Genau, diese Plastikkleber auf den Früchten sind ein Beispiel völlig unnötiger Verschmutzung durch Plastik. Richtigerweise wird heute gefordert beim globalen Plastikproblem an der Quelle anzusetzen durch Ersatz von Plastik durch abbaubare Materialen. Das sollten wir uns auch für unsere Kleidung merken. Synthetische Stoffe verlieren im Waschprozess Plastik-Mikrofasern, die im Abwasser landen. Dabei handelt es ich um grosse Mengen. Das lässt sich testen, wenn man diese Stoffe beim Waschen in einen Stoffsack sperrt. Erstaunlich, welche wie viele Plastikfasern sich hier ansammeln. Also: Entweder keine Kleider aus synthetischen Fasern oder eine Waschmaschine, die intelligenterweise Plastik durch einen Filter zurückhält.
Martin A. Liechti, Maur
Was mein alter Freund Hanspeter Guggenbühl hier ironisch kommentiert, hört ja nicht beim Bio-Apfel oder bei der Garantiert-Sizilien-Orange auf. Der Selbstklebe-Etikettier-Wahn hat schon lang und durchdringend Methode. Leere Confitüre- oder Salzgurkengläser zum Beispiel eignen sich hervorragend als Behälter für mancherlei und entlasten so das Glas-Recycling – aber erst, nachdem man die Gläser mühsam von Etiketten befreit hat, die in einer Weise hergestellt und aufgeklebt wurden, als gälte es, die tausendste Generation nach uns über den ursprünglichen Inhalt zu informieren.
Den Vogel abgeschossen aber hat eine Anfang Jahr in Kraft getretene EU-Verordnung, nach welcher die Säcklein an Selbstbedienungstheken für Gemüse und Früchte aus kompostierbarem Plastik bestehen müssen. Die Preiskleber aber, welche die Waage ausspuckt, sind die alten nicht abbaubaren Etiketten. Da geht die Kundschaft also nachhause, nutzt den Biosack als Kompostbehälter oder wirft ihn einfach so zum Kompost, und die Etikette macht dort was? Industrielle Verschmutzung. Und warum? Weil jene, welche heute über industrielle Abläufe entscheiden, von ihren Marketingabteilungen davor geschützt werden, logisch zu denken.

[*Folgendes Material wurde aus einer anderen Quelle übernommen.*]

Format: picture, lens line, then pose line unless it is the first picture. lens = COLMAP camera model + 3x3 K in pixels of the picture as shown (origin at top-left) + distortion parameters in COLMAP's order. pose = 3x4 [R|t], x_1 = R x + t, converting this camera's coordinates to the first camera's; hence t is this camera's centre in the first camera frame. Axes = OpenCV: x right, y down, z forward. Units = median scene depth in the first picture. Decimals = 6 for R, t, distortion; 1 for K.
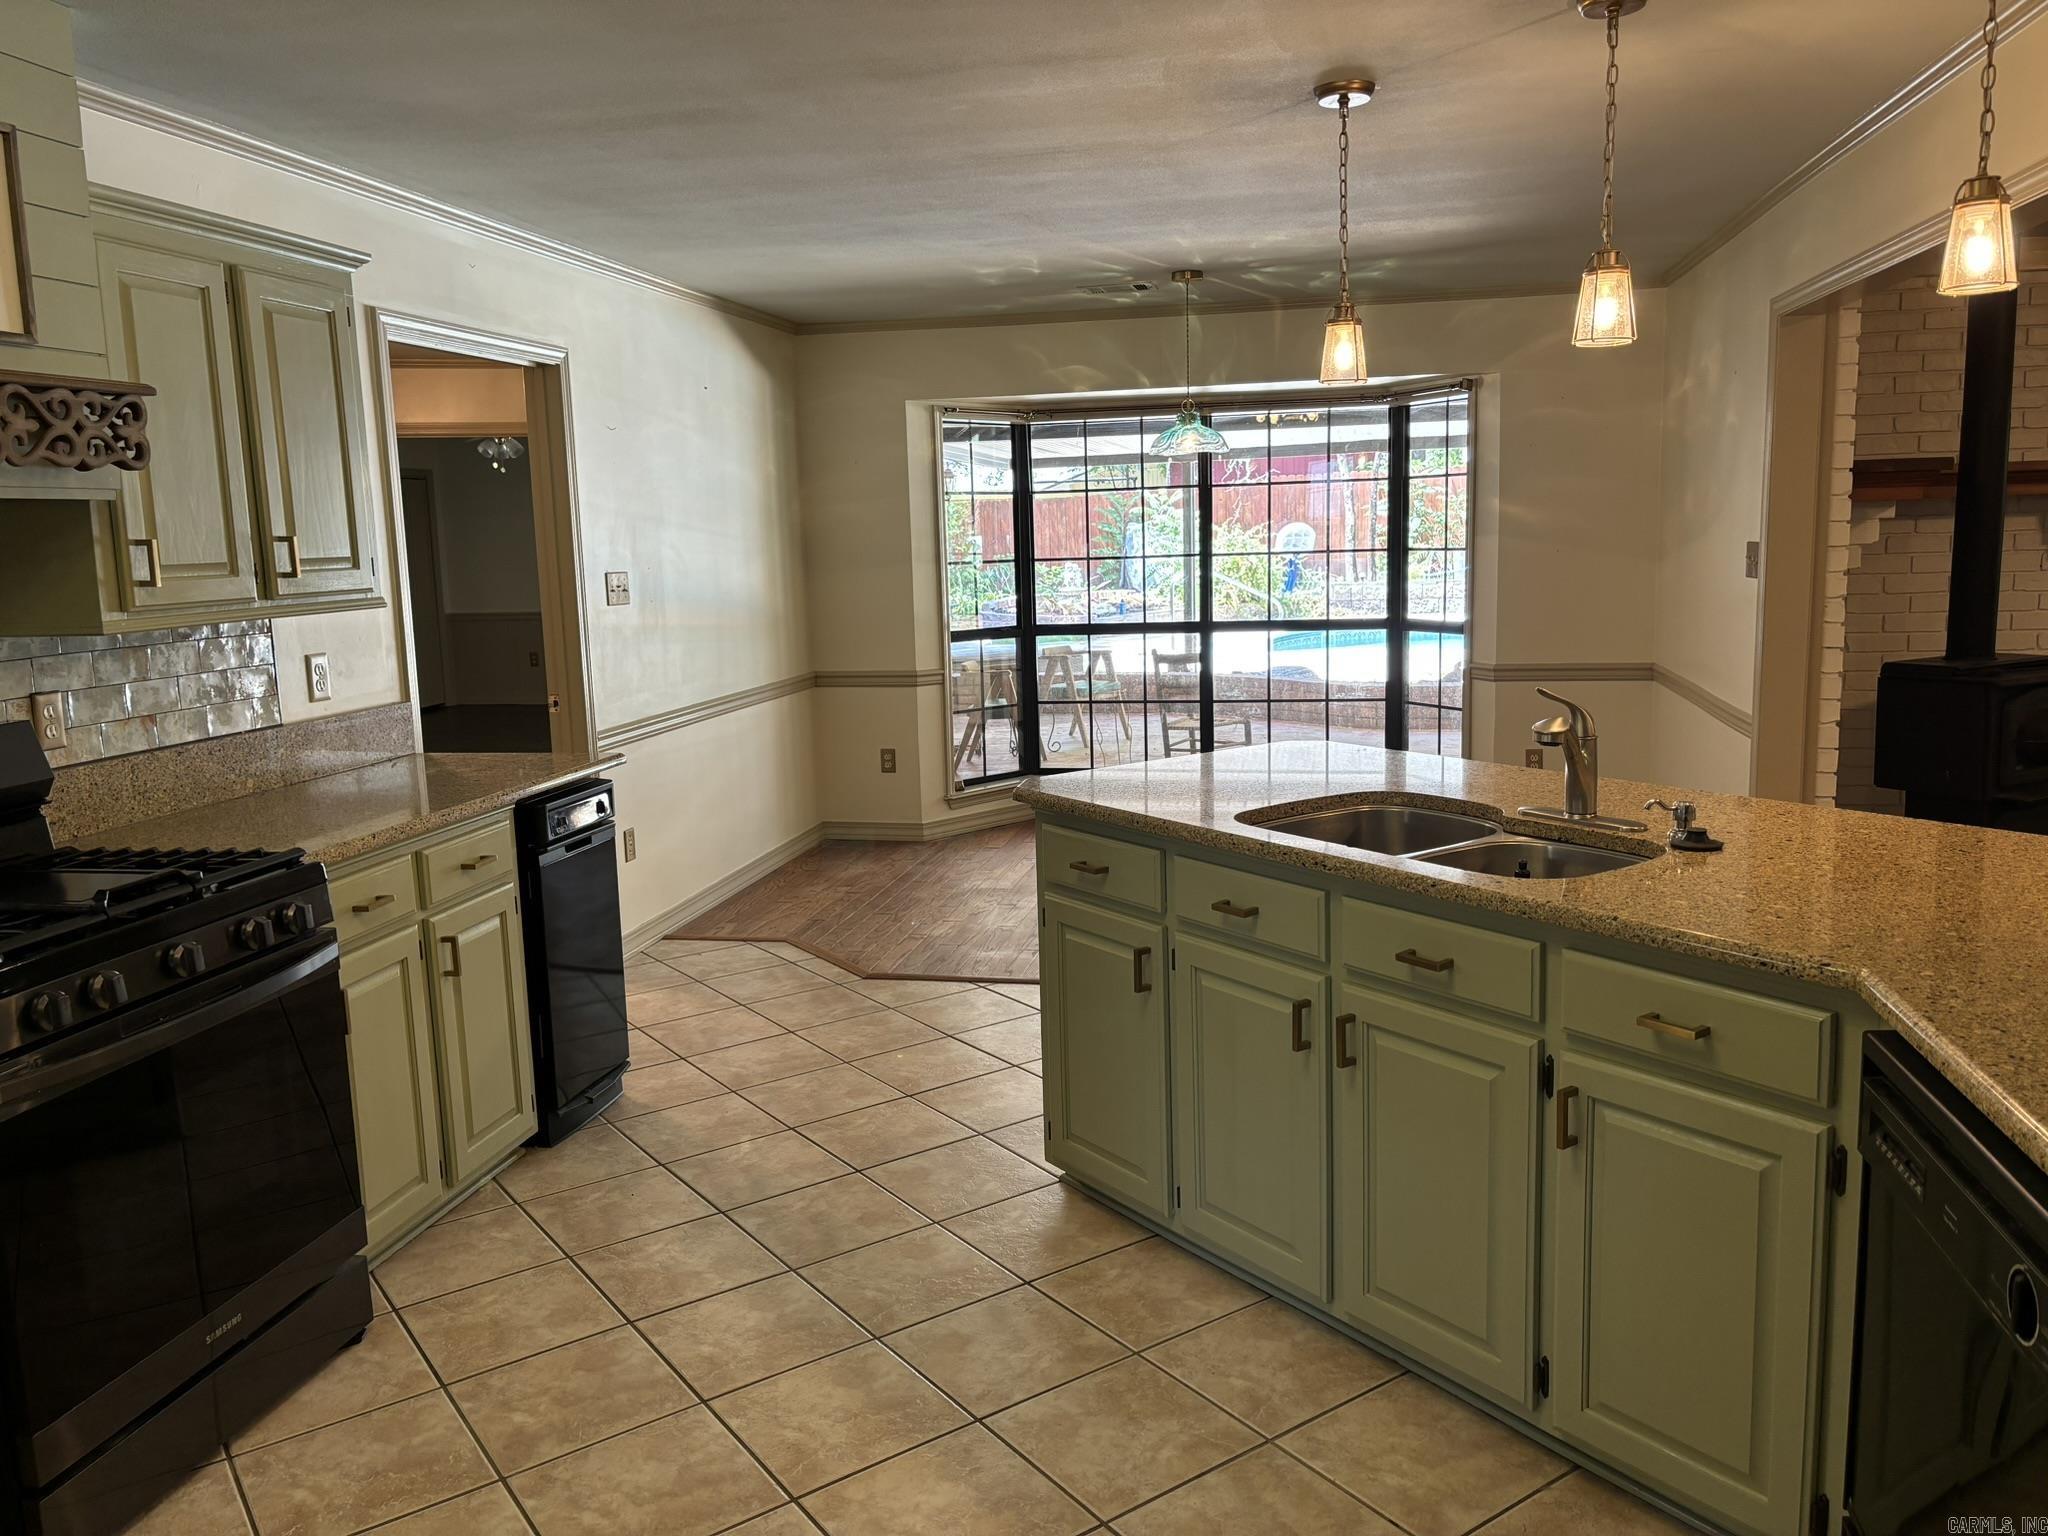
lens RADIAL K [[1546.4, 0, 1026.4], [0, 1546.4, 766.5], [0, 0, 1]] dist [-0.006269, -0.016820]
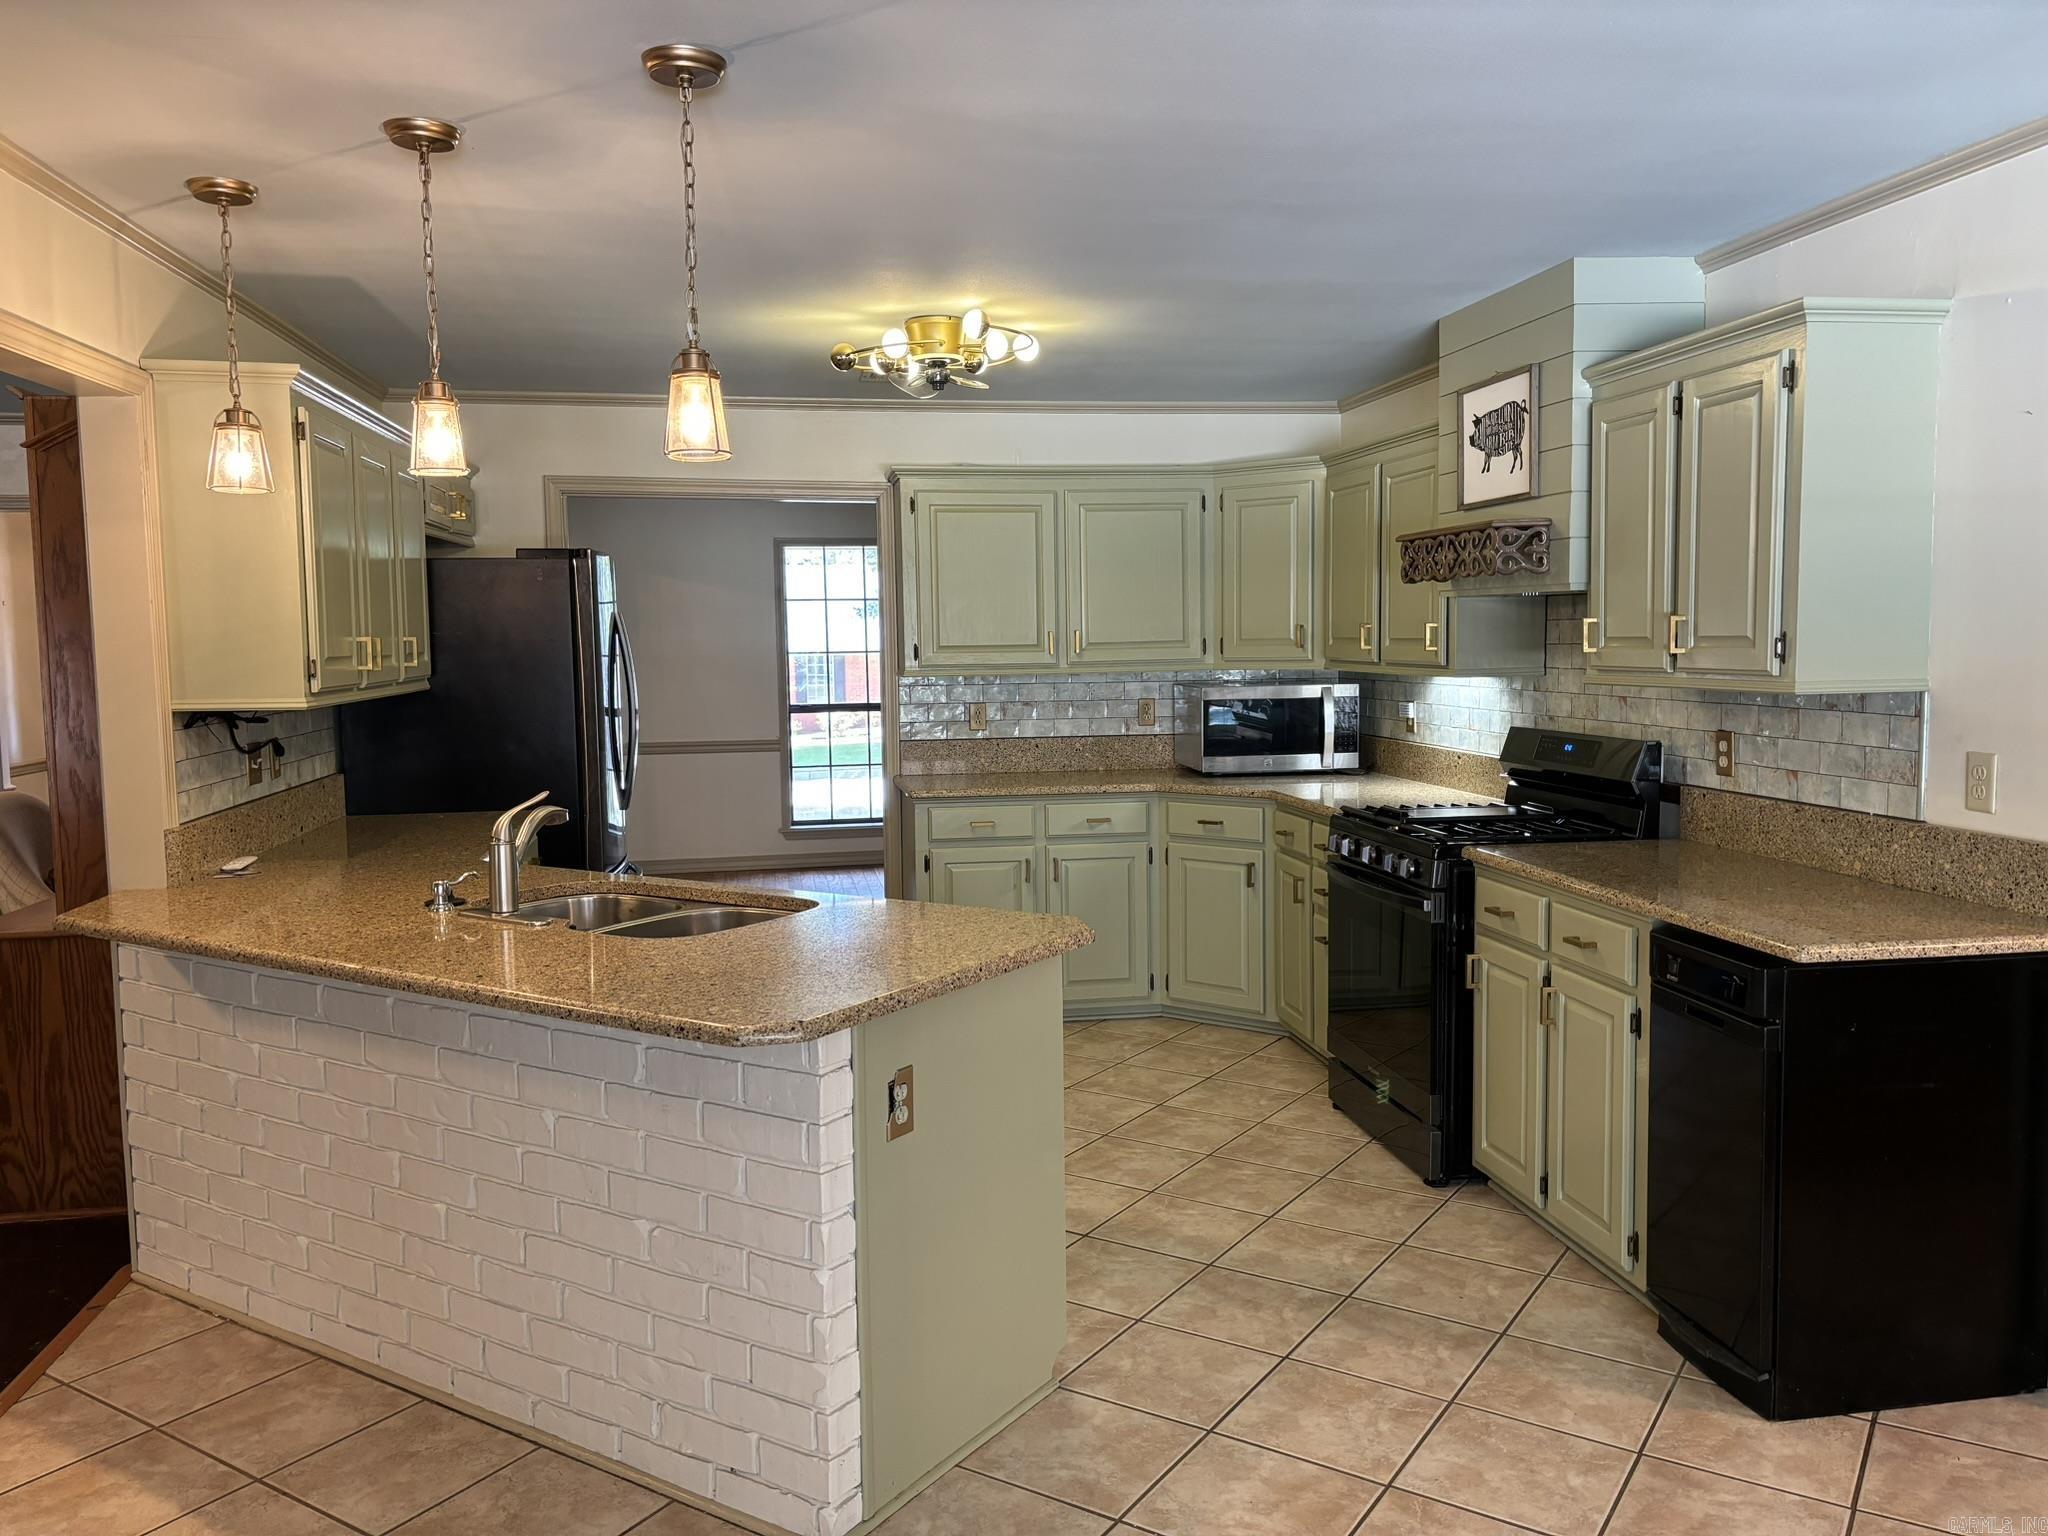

Danke für den Kommentar, Herr Studer! Solange das Marketing über die Mechanismen der Produktion entscheidet, so lange haben wir weder nachhaltige Wertschöpfungsketten, noch wird es zu einer Abkehr von der unsäglichen Kurzfrist-Gewinn-Strategie der Geplanten Obsoleszenz kommen.